» **Work order**
Among the lines below, how many have the string "knee" in them? Only the number is wanted.

» **Supplied records**
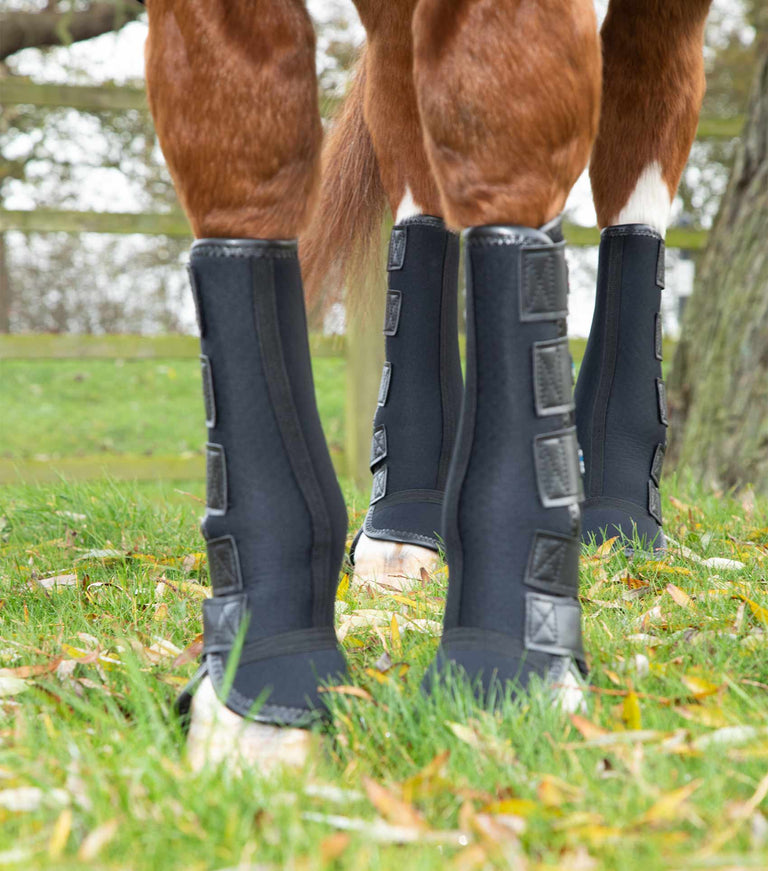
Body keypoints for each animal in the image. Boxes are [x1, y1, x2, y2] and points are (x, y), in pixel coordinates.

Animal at [143, 0, 712, 769]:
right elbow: (240, 181)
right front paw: (262, 692)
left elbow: (510, 158)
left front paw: (509, 669)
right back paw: (407, 527)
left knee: (639, 150)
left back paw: (620, 514)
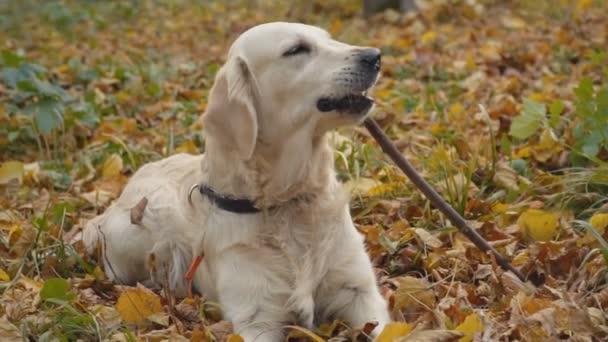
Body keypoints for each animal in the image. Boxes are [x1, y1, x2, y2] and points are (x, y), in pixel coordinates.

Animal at [83, 22, 392, 340]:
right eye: (296, 49)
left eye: (328, 38)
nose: (374, 56)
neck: (287, 201)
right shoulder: (256, 317)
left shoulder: (361, 292)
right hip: (143, 225)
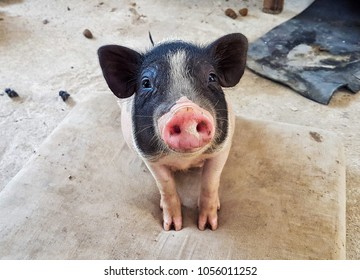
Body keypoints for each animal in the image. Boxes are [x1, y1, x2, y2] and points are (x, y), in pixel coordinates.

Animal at [97, 32, 248, 232]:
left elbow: (210, 181)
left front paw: (208, 227)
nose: (186, 111)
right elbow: (166, 186)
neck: (184, 160)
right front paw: (173, 228)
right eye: (146, 83)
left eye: (212, 77)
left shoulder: (222, 147)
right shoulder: (149, 156)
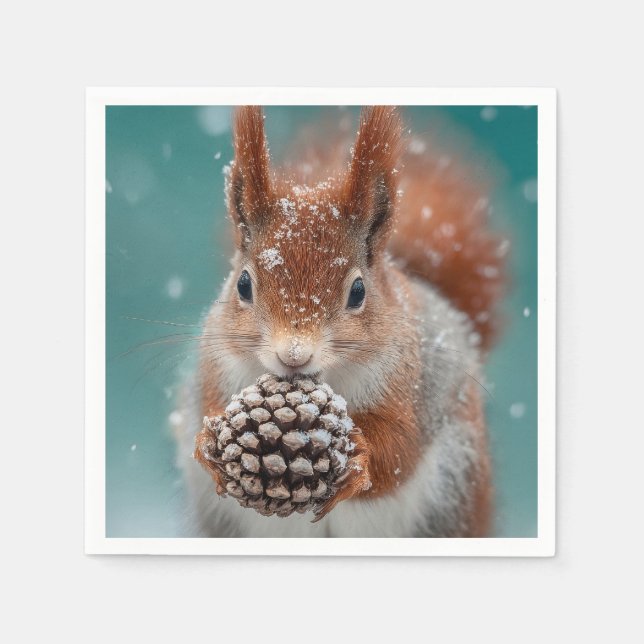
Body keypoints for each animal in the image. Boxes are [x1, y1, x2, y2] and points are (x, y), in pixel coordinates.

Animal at [176, 106, 507, 537]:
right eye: (243, 284)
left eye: (358, 291)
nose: (294, 355)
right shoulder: (216, 369)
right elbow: (209, 406)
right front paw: (207, 441)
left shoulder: (415, 388)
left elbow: (399, 449)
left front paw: (361, 456)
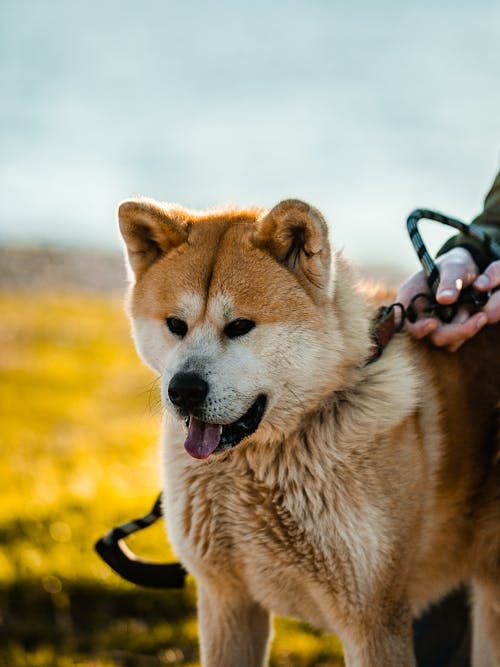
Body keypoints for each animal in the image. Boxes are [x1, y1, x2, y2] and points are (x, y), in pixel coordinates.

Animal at [118, 198, 500, 667]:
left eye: (240, 326)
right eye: (176, 324)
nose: (184, 390)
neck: (259, 462)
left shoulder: (374, 622)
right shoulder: (227, 601)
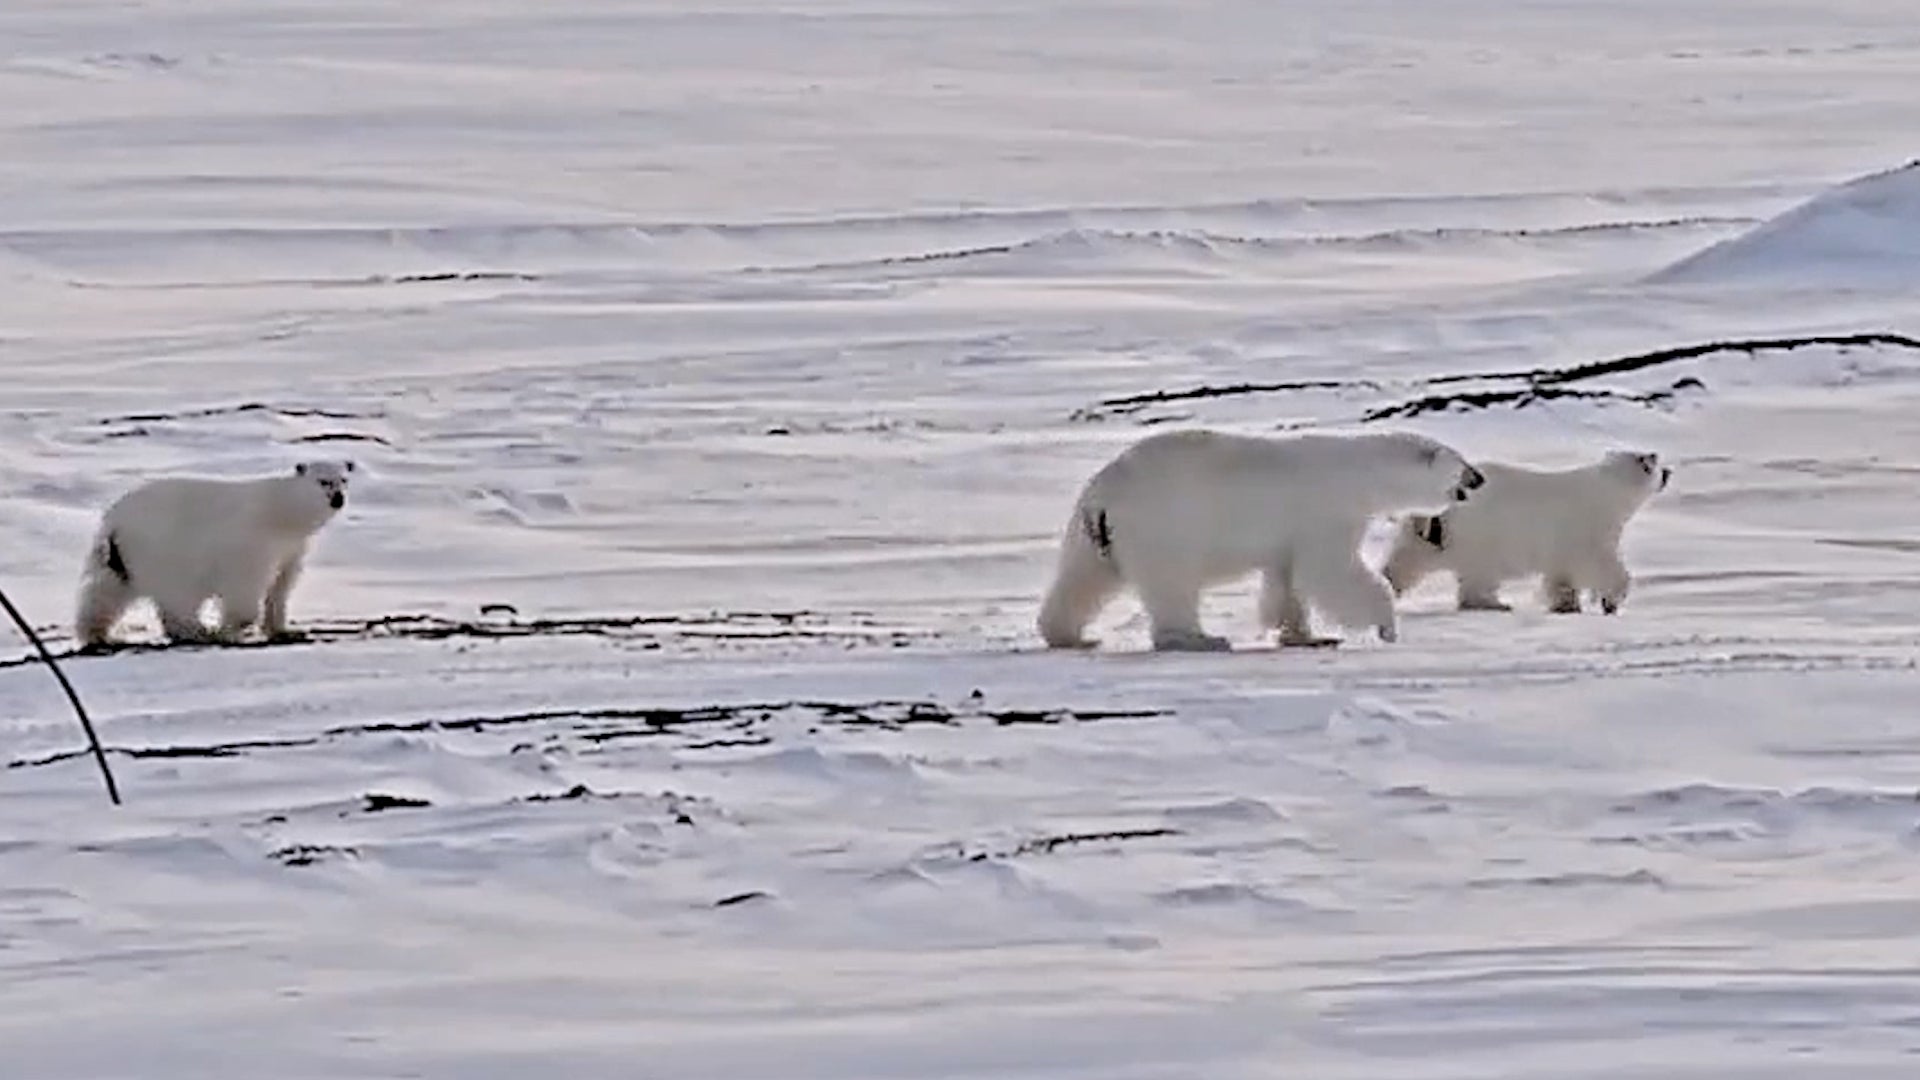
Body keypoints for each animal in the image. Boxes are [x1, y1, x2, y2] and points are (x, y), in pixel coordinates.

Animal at [74, 460, 355, 650]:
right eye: (323, 481)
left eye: (343, 479)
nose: (338, 498)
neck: (281, 514)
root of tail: (114, 522)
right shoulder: (251, 542)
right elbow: (246, 584)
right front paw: (227, 629)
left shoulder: (292, 547)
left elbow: (281, 584)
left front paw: (286, 631)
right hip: (161, 549)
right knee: (178, 596)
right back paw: (200, 631)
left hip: (117, 556)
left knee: (106, 590)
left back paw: (97, 632)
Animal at [1036, 428, 1485, 652]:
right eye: (1461, 465)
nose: (1479, 478)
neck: (1360, 472)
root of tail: (1103, 495)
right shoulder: (1325, 510)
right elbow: (1332, 571)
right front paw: (1387, 626)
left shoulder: (1290, 534)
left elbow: (1287, 579)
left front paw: (1307, 635)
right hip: (1164, 523)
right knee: (1171, 582)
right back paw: (1198, 638)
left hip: (1094, 533)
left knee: (1083, 577)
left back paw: (1069, 635)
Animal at [1379, 449, 1671, 615]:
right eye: (1654, 463)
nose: (1668, 471)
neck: (1607, 492)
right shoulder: (1589, 527)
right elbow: (1602, 563)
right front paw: (1611, 601)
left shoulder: (1562, 544)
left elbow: (1560, 575)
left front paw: (1566, 605)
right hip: (1481, 534)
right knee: (1480, 573)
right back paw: (1495, 603)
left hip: (1429, 532)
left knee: (1407, 558)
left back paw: (1387, 585)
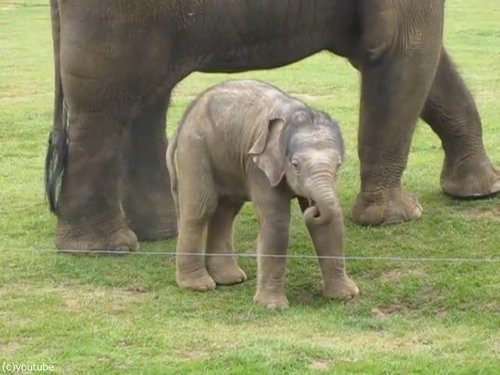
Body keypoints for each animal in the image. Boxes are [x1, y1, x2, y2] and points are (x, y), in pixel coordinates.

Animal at [45, 1, 498, 253]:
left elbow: (427, 61)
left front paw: (482, 190)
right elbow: (403, 45)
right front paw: (395, 218)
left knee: (146, 99)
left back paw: (161, 230)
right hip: (114, 17)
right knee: (107, 107)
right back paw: (104, 247)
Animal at [168, 80, 360, 308]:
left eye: (338, 164)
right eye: (295, 165)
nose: (313, 207)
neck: (297, 114)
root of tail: (184, 119)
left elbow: (330, 221)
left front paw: (346, 295)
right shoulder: (259, 165)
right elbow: (277, 221)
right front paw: (273, 306)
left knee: (226, 211)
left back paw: (230, 279)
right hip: (195, 147)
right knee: (201, 208)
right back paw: (200, 285)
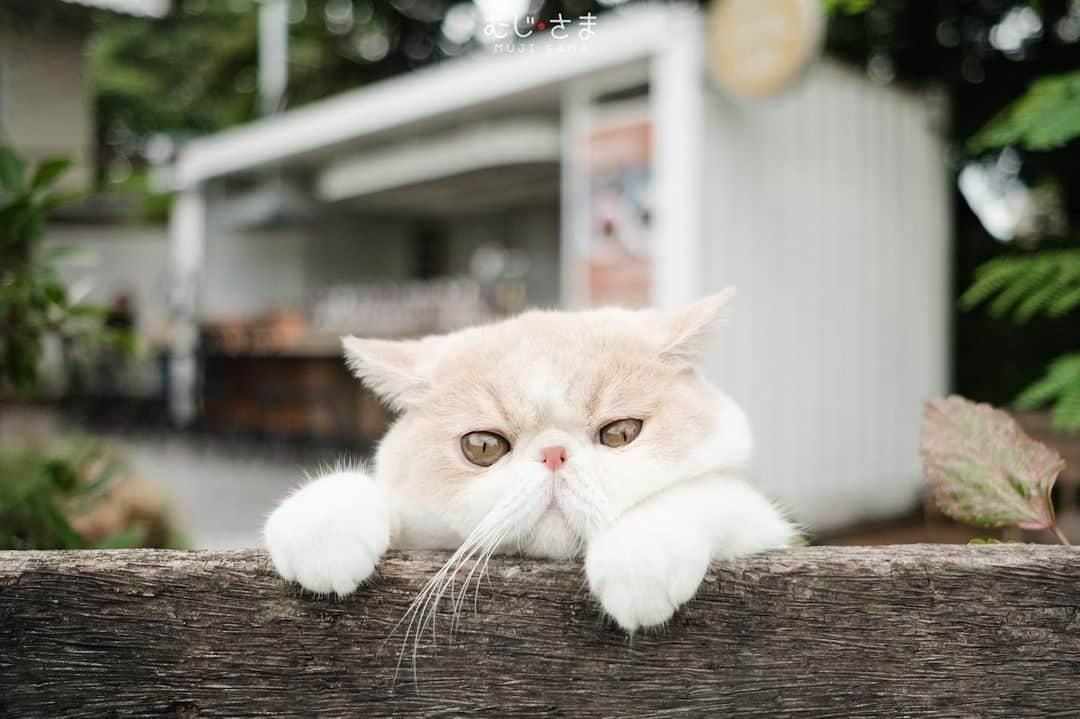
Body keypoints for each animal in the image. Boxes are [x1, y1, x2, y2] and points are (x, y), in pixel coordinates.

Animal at [264, 289, 799, 630]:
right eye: (482, 447)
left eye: (621, 433)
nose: (554, 453)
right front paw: (322, 527)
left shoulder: (768, 527)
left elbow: (702, 490)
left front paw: (641, 555)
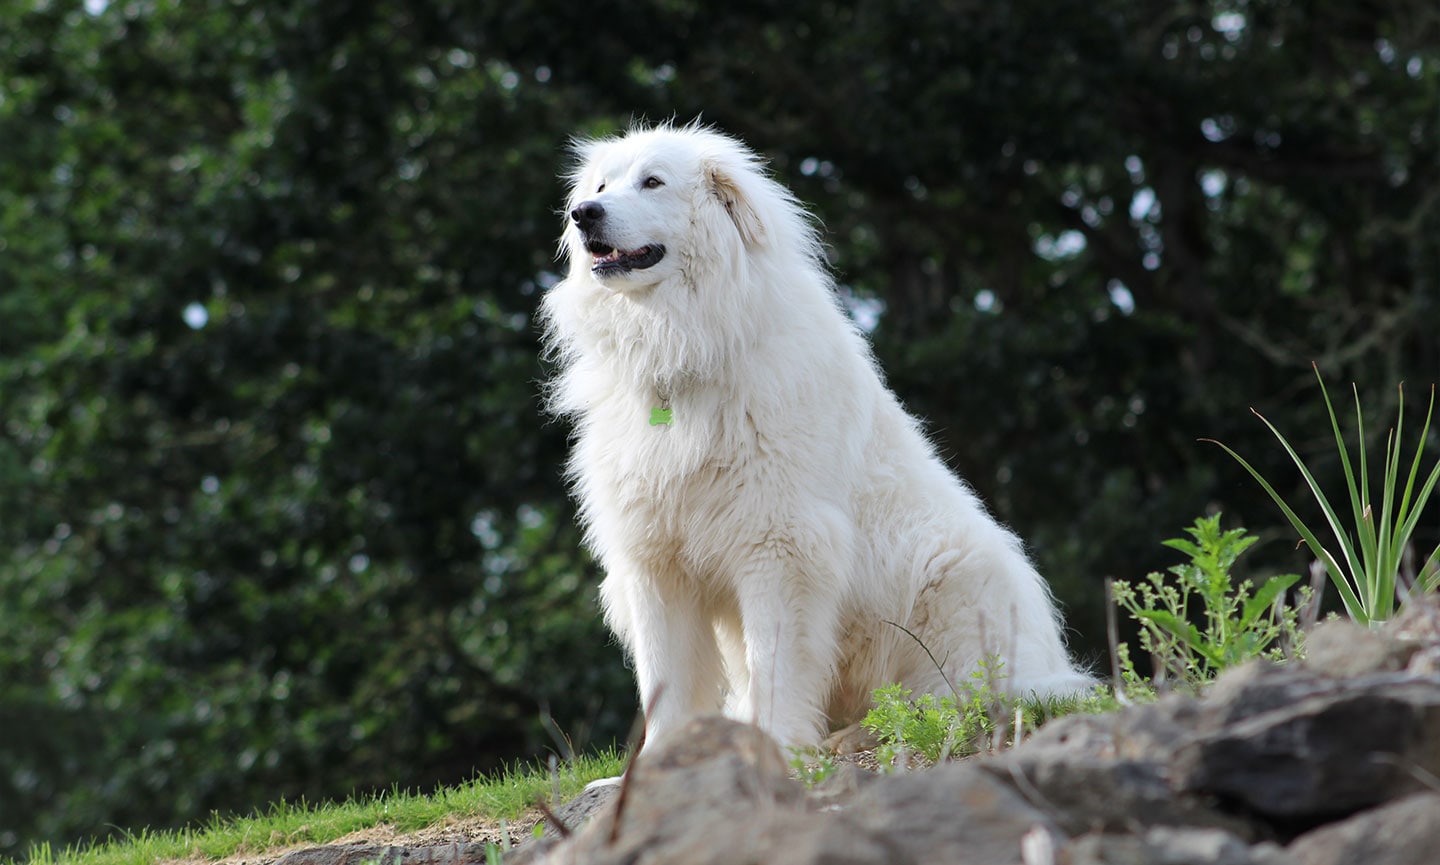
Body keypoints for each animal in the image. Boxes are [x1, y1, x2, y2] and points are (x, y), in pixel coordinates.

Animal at [541, 121, 1088, 748]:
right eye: (602, 185)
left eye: (652, 182)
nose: (583, 214)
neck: (683, 348)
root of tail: (1053, 668)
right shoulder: (656, 561)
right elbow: (666, 678)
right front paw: (669, 758)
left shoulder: (780, 547)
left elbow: (775, 663)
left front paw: (778, 745)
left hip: (957, 579)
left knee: (953, 704)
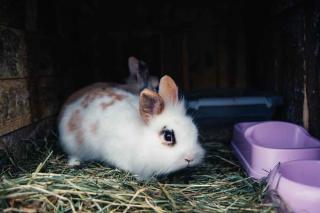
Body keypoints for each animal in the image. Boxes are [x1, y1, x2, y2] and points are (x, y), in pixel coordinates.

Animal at [58, 75, 204, 180]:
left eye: (194, 129)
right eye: (168, 136)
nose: (190, 158)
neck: (143, 137)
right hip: (73, 144)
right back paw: (75, 163)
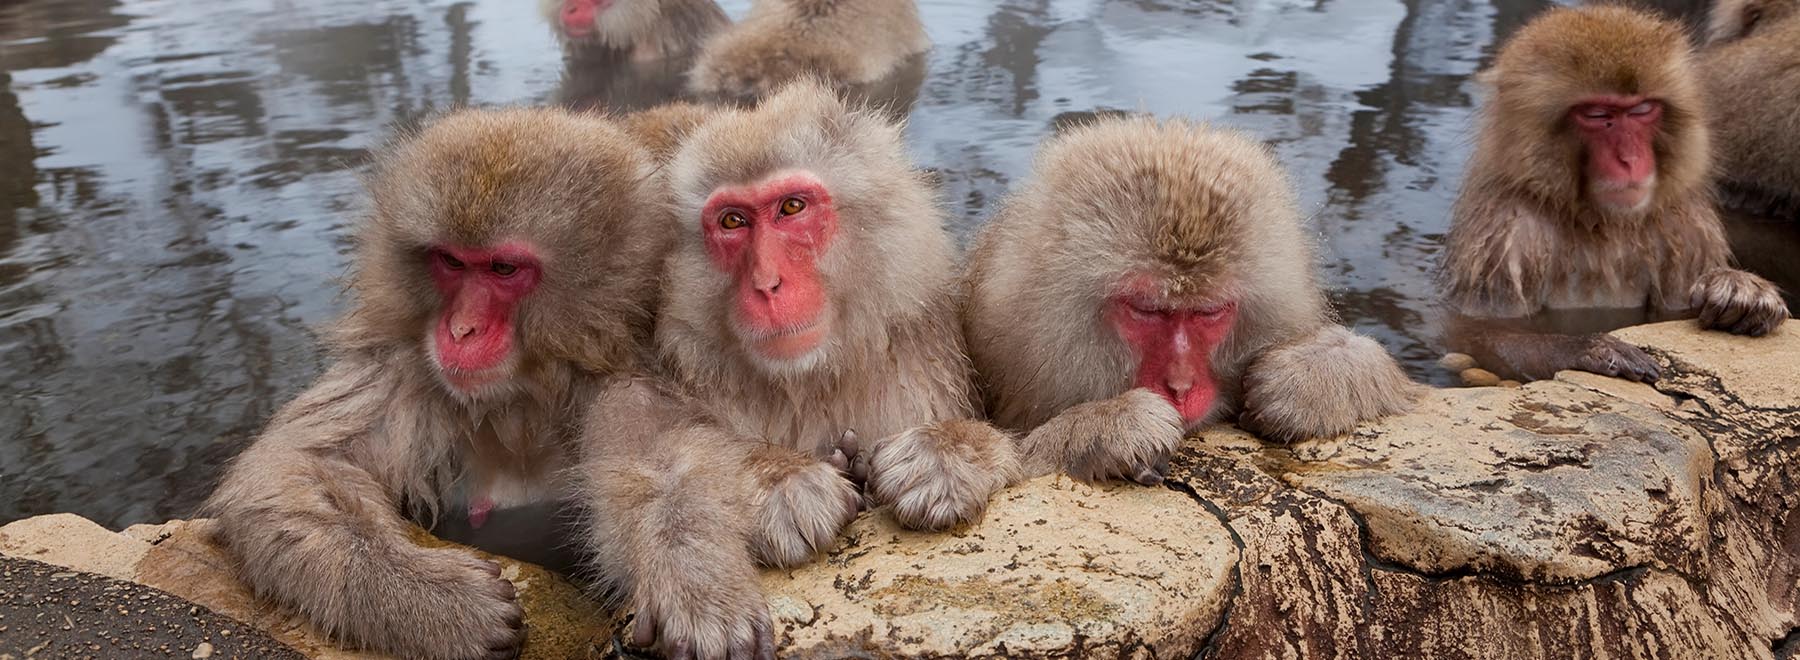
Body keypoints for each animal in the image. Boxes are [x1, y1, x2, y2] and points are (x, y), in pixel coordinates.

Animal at [204, 108, 672, 660]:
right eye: (450, 261)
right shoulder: (401, 369)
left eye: (504, 267)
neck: (519, 401)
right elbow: (289, 469)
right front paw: (437, 602)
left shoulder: (626, 385)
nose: (461, 330)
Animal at [654, 78, 1019, 564]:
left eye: (792, 207)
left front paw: (945, 451)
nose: (767, 284)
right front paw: (782, 482)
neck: (812, 379)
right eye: (733, 221)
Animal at [1438, 6, 1789, 384]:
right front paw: (1589, 348)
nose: (1630, 160)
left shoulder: (1687, 229)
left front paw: (1741, 292)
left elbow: (1678, 307)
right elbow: (1477, 330)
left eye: (1642, 110)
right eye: (1597, 114)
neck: (1602, 223)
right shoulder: (1505, 236)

» **Output below**
12